SiteSurfer's indexer contains a robot--also known as a a web crawler or web spider--that can traverse an entire web site or HTML tree by parsing pages to extract links to other pages.

Some web site authors may wish to restrict what pages are chased by robots for inclusion in an index. For instance, it would make little sense to index a page that will be deleted tomorrow.

There are two voluntary methods of excluding such robots from a web site. First, you may place a file named robots.txt in the root directory of the site that directs robots not to access certain areas of the site, using Disallow: and Allow: lines. The name must be lowercase, not UPPERCASE nor MixedCase. For instance, the DevTech web site may might have:

http://www.devtech.com/robots.txt

However, it is useless to put the robots.txt file in a non-toplevel directory, like:

http://www.geocities.com/myhomepage/robots.txt

Here the robots.txt is not in the root of the web server, and robots will not adhere to its content.

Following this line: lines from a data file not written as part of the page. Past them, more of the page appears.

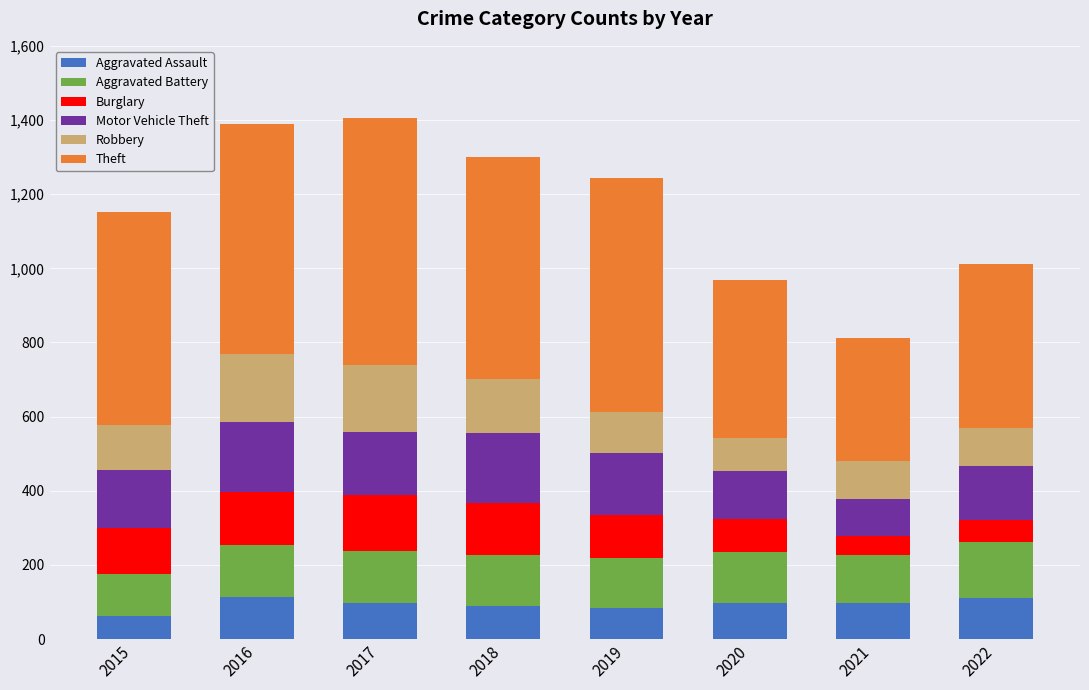

Read the Aggravated Assault value at 2017.

97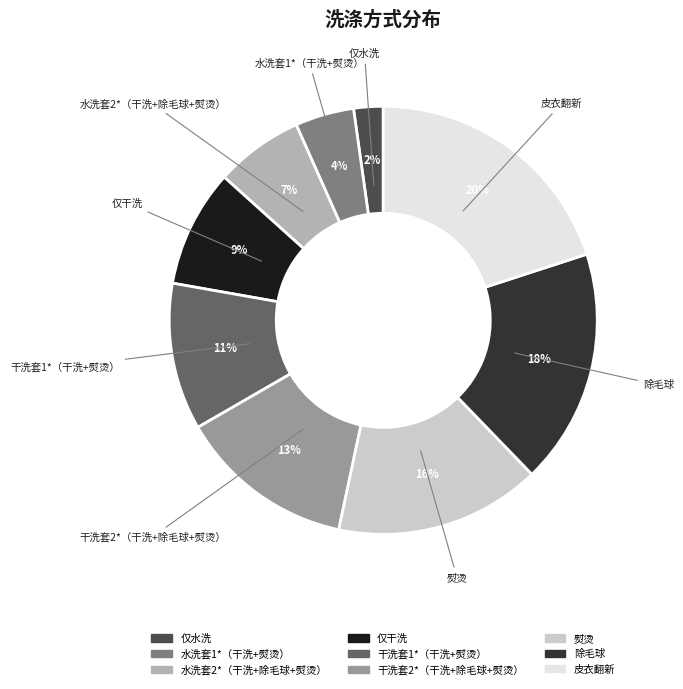

How many segments does this pie chart have?

9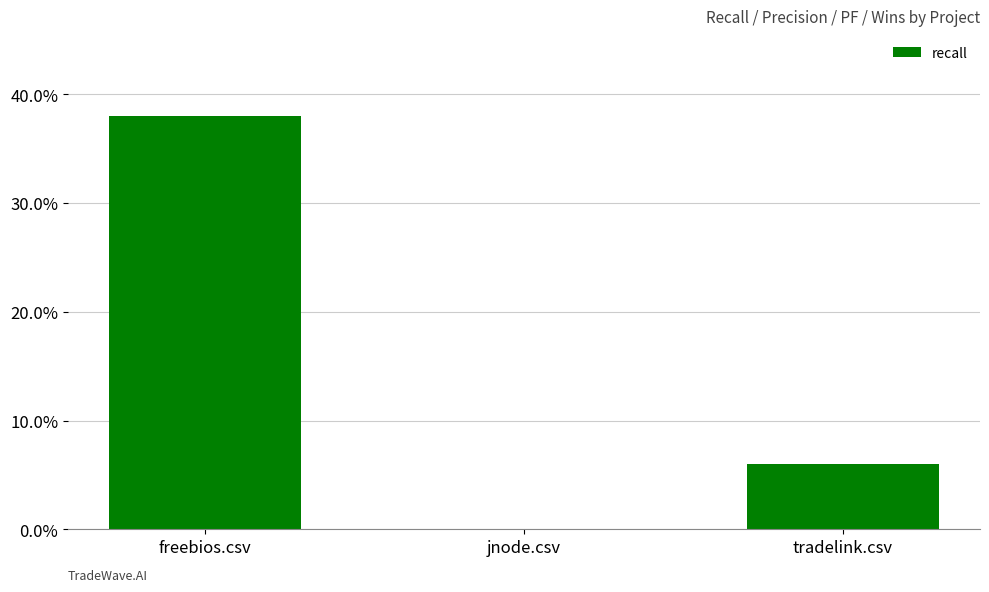

What is the sum of all values?

0.4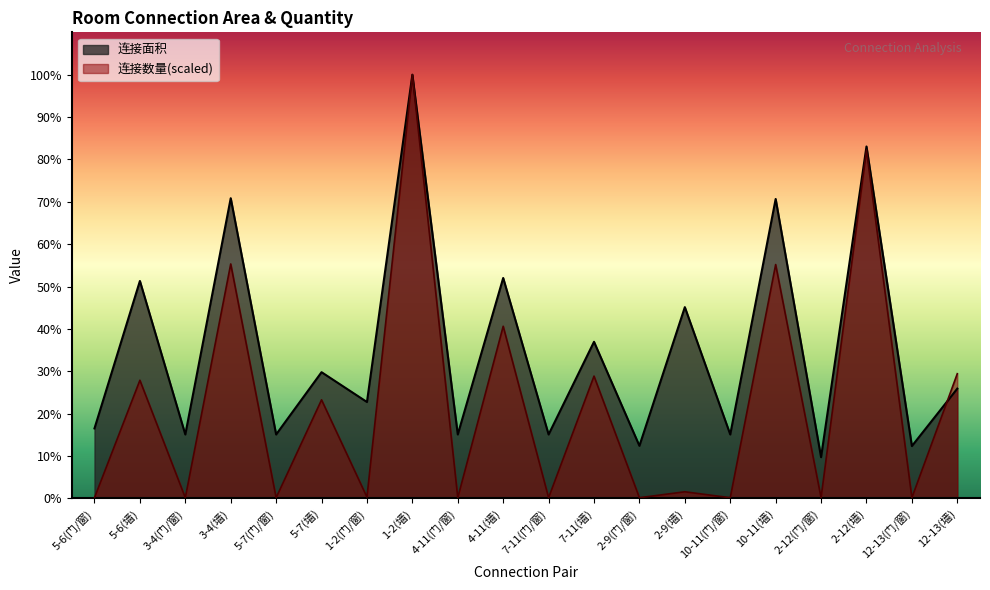

How many lines are shown in the chart?

2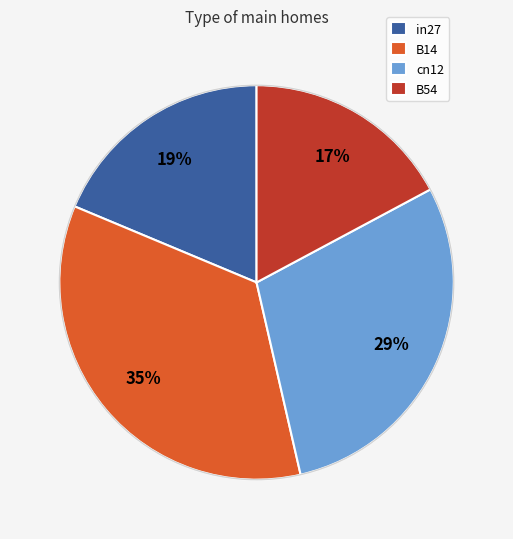

Which category has the biggest portion of the pie?

B14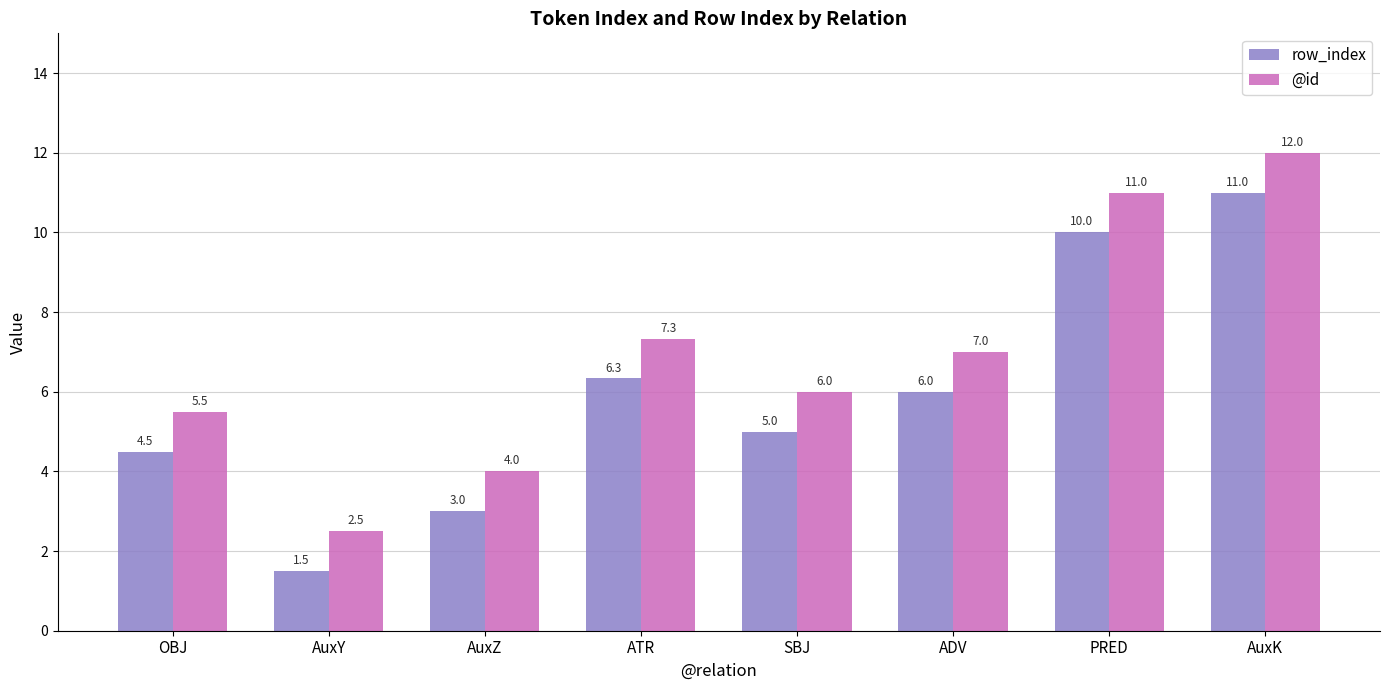

What are all the series names shown in the legend?

row_index, @id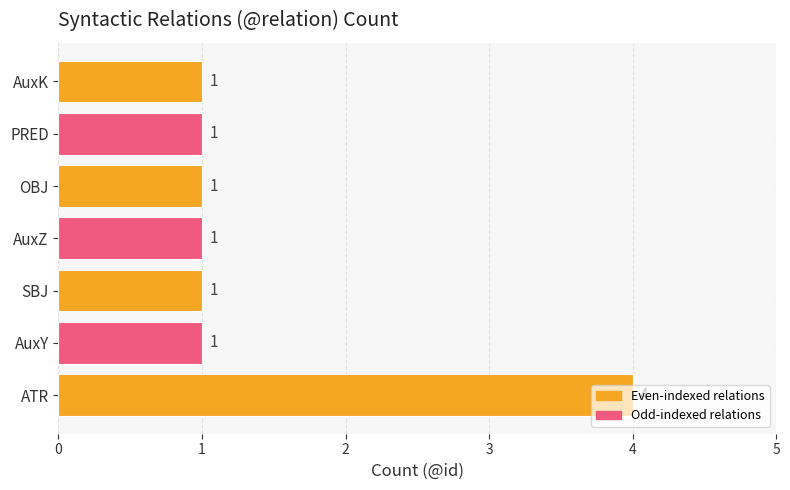

The chart shows a value of 0 at AuxY. True or false?

False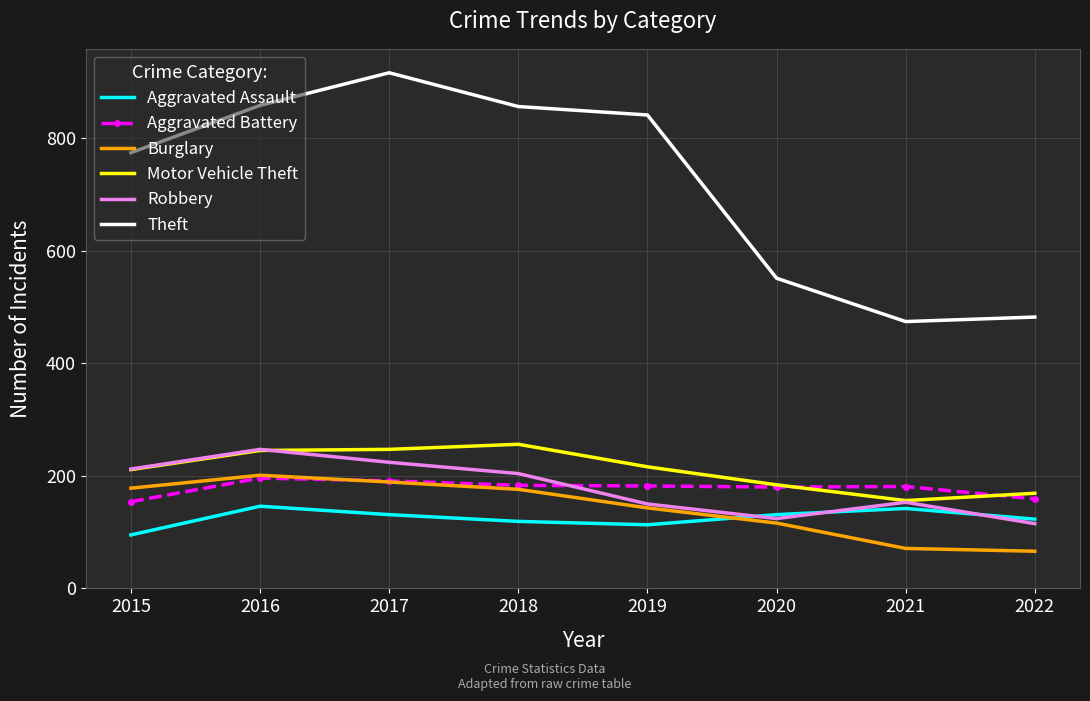

Which category has the highest value across all series?

2017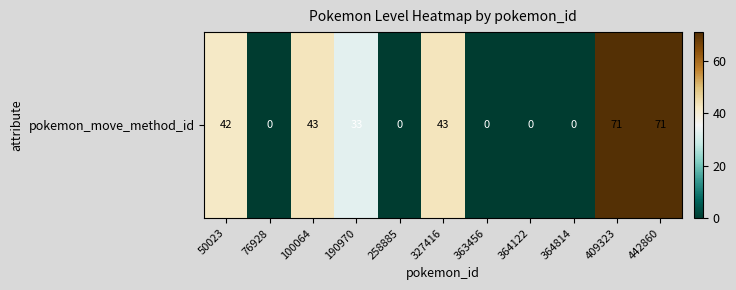

Where does the data first go above 33?

50023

Secondly, a page may contain a special Meta tag that tells a robot to not index the page or not chase links from the page, or both. This method is more flexible for web site owners who do not have permission to modify the web server's robots.txt file. A typical use of this meta tag looks like this:

<HTML>
<HEAD>
<META NAME="ROBOTS" CONTENT="NOINDEX, NOFOLLOW">
</HEAD>
<BODY>...

The above example directs robots to neither index this page, nor follow links from this page. There are four possible combinations for the CONTENT parameter:

"NOINDEX, NOFOLLOW"
"NOINDEX, FOLLOW"
"INDEX, NOFOLLOW"
"INDEX, FOLLOW"

More information on using robots.txt and the ROBOTS meta tag can be found at:

http://info.webcrawler.com/mak/projects/robots/exclusion.html

By default, SiteSurfer will respect these conventions for indexing web sites and other HTML trees. However, you may use the Robots notebook page to turn off recognition of robots directives. This could be useful, for instance, when indexing your own site for use with SiteSurfer, and you want to index some pages that are off-limits to other robots. Remember, under most circumstances adhering to these protocols is the courteous thing to do.

Additionally, SiteSurfer will respect the robots meta tag in all HTML content, but will not process robots.txt in the Local Mirror mode.